EXERCISE REQUIREMENTS
Line by line, set down the records exactly as they appear below.

[Stored data]
▼

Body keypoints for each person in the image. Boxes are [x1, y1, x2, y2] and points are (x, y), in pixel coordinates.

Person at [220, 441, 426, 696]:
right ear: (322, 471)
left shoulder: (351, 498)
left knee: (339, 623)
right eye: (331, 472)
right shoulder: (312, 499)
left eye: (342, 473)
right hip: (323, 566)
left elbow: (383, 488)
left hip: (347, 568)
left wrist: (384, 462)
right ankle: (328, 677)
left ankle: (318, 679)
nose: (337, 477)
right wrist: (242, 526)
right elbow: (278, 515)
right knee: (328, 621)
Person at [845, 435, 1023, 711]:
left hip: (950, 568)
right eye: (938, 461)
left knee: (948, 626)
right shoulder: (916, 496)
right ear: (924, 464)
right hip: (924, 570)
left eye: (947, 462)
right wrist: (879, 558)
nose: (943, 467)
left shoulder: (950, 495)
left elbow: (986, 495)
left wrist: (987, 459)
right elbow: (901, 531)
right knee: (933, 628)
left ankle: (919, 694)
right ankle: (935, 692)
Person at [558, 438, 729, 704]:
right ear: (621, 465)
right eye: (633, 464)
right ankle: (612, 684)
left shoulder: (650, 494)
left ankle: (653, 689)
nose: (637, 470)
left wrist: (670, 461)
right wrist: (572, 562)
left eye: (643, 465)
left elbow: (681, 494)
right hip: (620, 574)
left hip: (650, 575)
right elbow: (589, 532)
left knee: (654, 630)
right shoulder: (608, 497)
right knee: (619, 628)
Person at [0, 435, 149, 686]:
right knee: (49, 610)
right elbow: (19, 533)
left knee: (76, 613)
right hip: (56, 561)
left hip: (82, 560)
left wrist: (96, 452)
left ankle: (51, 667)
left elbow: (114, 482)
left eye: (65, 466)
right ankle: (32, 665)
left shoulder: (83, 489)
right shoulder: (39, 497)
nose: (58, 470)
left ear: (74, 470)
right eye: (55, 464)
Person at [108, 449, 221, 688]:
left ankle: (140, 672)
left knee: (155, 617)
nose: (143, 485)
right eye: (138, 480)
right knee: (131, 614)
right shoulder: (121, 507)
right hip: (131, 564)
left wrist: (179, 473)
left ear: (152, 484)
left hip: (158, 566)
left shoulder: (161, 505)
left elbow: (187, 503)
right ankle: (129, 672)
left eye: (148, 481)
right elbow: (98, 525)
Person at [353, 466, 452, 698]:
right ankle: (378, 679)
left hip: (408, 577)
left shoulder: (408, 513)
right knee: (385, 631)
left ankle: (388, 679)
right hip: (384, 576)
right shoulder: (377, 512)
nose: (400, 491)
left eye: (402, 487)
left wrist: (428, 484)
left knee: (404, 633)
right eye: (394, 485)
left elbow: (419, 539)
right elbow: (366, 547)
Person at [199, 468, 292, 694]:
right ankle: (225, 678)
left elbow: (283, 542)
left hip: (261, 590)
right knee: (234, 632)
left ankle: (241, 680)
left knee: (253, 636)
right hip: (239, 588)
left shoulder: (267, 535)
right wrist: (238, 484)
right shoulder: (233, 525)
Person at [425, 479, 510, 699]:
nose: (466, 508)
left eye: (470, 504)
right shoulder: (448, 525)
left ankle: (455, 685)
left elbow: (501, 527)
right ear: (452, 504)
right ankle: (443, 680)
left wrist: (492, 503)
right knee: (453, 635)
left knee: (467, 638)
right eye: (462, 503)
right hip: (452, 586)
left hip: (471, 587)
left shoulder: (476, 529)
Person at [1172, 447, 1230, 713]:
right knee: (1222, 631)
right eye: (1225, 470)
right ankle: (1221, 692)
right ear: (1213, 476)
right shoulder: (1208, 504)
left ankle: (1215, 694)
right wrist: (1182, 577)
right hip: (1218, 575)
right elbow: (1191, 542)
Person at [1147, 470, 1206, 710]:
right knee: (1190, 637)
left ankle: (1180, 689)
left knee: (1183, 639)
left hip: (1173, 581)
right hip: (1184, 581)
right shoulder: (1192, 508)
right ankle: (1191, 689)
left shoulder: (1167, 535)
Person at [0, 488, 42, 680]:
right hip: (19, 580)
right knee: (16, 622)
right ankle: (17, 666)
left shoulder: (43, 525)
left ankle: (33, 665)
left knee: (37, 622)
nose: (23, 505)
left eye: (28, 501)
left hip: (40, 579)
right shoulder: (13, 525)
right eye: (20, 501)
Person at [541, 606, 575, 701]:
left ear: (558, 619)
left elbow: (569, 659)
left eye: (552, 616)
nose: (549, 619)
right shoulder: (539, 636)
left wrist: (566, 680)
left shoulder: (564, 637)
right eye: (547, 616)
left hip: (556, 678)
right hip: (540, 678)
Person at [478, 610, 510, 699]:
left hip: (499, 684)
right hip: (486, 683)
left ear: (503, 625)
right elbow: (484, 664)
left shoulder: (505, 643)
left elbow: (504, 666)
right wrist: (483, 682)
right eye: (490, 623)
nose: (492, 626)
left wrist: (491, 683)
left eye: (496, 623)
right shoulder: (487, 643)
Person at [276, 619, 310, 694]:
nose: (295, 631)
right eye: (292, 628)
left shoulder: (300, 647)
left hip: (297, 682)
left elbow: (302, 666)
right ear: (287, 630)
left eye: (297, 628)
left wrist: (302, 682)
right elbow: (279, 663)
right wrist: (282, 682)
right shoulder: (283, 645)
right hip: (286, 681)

▲

EXERCISE ANSWER
Body keypoints for each person in the image. Boxes are [x1, y1, x2, y2] and points are (x, y), in pixel coordinates.

Person at [220, 441, 426, 696]:
right ear: (322, 471)
left shoulder: (351, 498)
left knee: (339, 623)
right eye: (331, 472)
right shoulder: (312, 499)
left eye: (342, 473)
right hip: (323, 566)
left elbow: (383, 488)
left hip: (347, 568)
left wrist: (384, 462)
right ankle: (328, 677)
left ankle: (318, 679)
nose: (337, 477)
right wrist: (242, 526)
right elbow: (278, 515)
right knee: (328, 621)
Person at [845, 435, 1023, 711]:
left hip: (950, 568)
right eye: (938, 461)
left knee: (948, 626)
right shoulder: (916, 496)
right ear: (924, 464)
right hip: (924, 570)
left eye: (947, 462)
right wrist: (879, 558)
nose: (943, 467)
left shoulder: (950, 495)
left elbow: (986, 495)
left wrist: (987, 459)
right elbow: (901, 531)
right knee: (933, 628)
left ankle: (919, 694)
right ankle: (935, 692)
Person at [558, 438, 729, 704]:
right ear: (621, 465)
right eye: (633, 464)
right ankle: (612, 684)
left shoulder: (650, 494)
left ankle: (653, 689)
nose: (637, 470)
left wrist: (670, 461)
right wrist: (572, 562)
left eye: (643, 465)
left elbow: (681, 494)
right hip: (620, 574)
left hip: (650, 575)
right elbow: (589, 532)
left knee: (654, 630)
right shoulder: (608, 497)
right knee: (619, 628)
Person at [0, 435, 149, 686]:
right knee: (49, 610)
right elbow: (19, 533)
left knee: (76, 613)
right hip: (56, 561)
left hip: (82, 560)
left wrist: (96, 452)
left ankle: (51, 667)
left elbow: (114, 482)
left eye: (65, 466)
right ankle: (32, 665)
left shoulder: (83, 489)
right shoulder: (39, 497)
nose: (58, 470)
left ear: (74, 470)
right eye: (55, 464)
Person at [108, 449, 221, 688]:
left ankle: (140, 672)
left knee: (155, 617)
nose: (143, 485)
right eye: (138, 480)
right knee: (131, 614)
right shoulder: (121, 507)
right hip: (131, 564)
left wrist: (179, 473)
left ear: (152, 484)
left hip: (158, 566)
left shoulder: (161, 505)
left elbow: (187, 503)
right ankle: (129, 672)
left eye: (148, 481)
right elbow: (98, 525)
Person at [353, 466, 452, 698]:
right ankle: (378, 679)
left hip: (408, 577)
left shoulder: (408, 513)
right knee: (385, 631)
left ankle: (388, 679)
right hip: (384, 576)
right shoulder: (377, 512)
nose: (400, 491)
left eye: (402, 487)
left wrist: (428, 484)
left knee: (404, 633)
right eye: (394, 485)
left elbow: (419, 539)
right elbow: (366, 547)
Person at [199, 468, 292, 694]:
right ankle: (225, 678)
left elbow: (283, 542)
left hip: (261, 590)
right knee: (234, 632)
left ankle: (241, 680)
left knee: (253, 636)
right hip: (239, 588)
left shoulder: (267, 535)
right wrist: (238, 484)
right shoulder: (233, 525)
Person at [425, 479, 510, 699]:
nose: (466, 508)
left eye: (470, 504)
right shoulder: (448, 525)
left ankle: (455, 685)
left elbow: (501, 527)
right ear: (452, 504)
right ankle: (443, 680)
left wrist: (492, 503)
right knee: (453, 635)
left knee: (467, 638)
right eye: (462, 503)
right hip: (452, 586)
left hip: (471, 587)
left shoulder: (476, 529)
Person at [1172, 447, 1230, 713]:
right knee: (1222, 631)
right eye: (1225, 470)
right ankle: (1221, 692)
right ear: (1213, 476)
right shoulder: (1208, 504)
left ankle: (1215, 694)
right wrist: (1182, 577)
right hip: (1218, 575)
right elbow: (1191, 542)
Person at [1147, 470, 1206, 710]:
right knee: (1190, 637)
left ankle: (1180, 689)
left knee: (1183, 639)
left hip: (1173, 581)
right hip: (1184, 581)
right shoulder: (1192, 508)
right ankle: (1191, 689)
left shoulder: (1167, 535)
Person at [0, 488, 42, 680]:
right hip: (19, 580)
right knee: (16, 622)
right ankle: (17, 666)
left shoulder: (43, 525)
left ankle: (33, 665)
left knee: (37, 622)
nose: (23, 505)
left eye: (28, 501)
left hip: (40, 579)
right shoulder: (13, 525)
right eye: (20, 501)
Person at [541, 606, 575, 701]:
left ear: (558, 619)
left elbow: (569, 659)
left eye: (552, 616)
nose: (549, 619)
right shoulder: (539, 636)
left wrist: (566, 680)
left shoulder: (564, 637)
right eye: (547, 616)
left hip: (556, 678)
right hip: (540, 678)
Person at [478, 610, 510, 699]:
left hip: (499, 684)
right hip: (486, 683)
left ear: (503, 625)
right elbow: (484, 664)
left shoulder: (505, 643)
left elbow: (504, 666)
right wrist: (483, 682)
right eye: (490, 623)
nose: (492, 626)
left wrist: (491, 683)
left eye: (496, 623)
right shoulder: (487, 643)
Person at [276, 619, 310, 694]:
nose: (295, 631)
right eye: (292, 628)
left shoulder: (300, 647)
left hip: (297, 682)
left elbow: (302, 666)
right ear: (287, 630)
left eye: (297, 628)
left wrist: (302, 682)
right elbow: (279, 663)
right wrist: (282, 682)
right shoulder: (283, 645)
right hip: (286, 681)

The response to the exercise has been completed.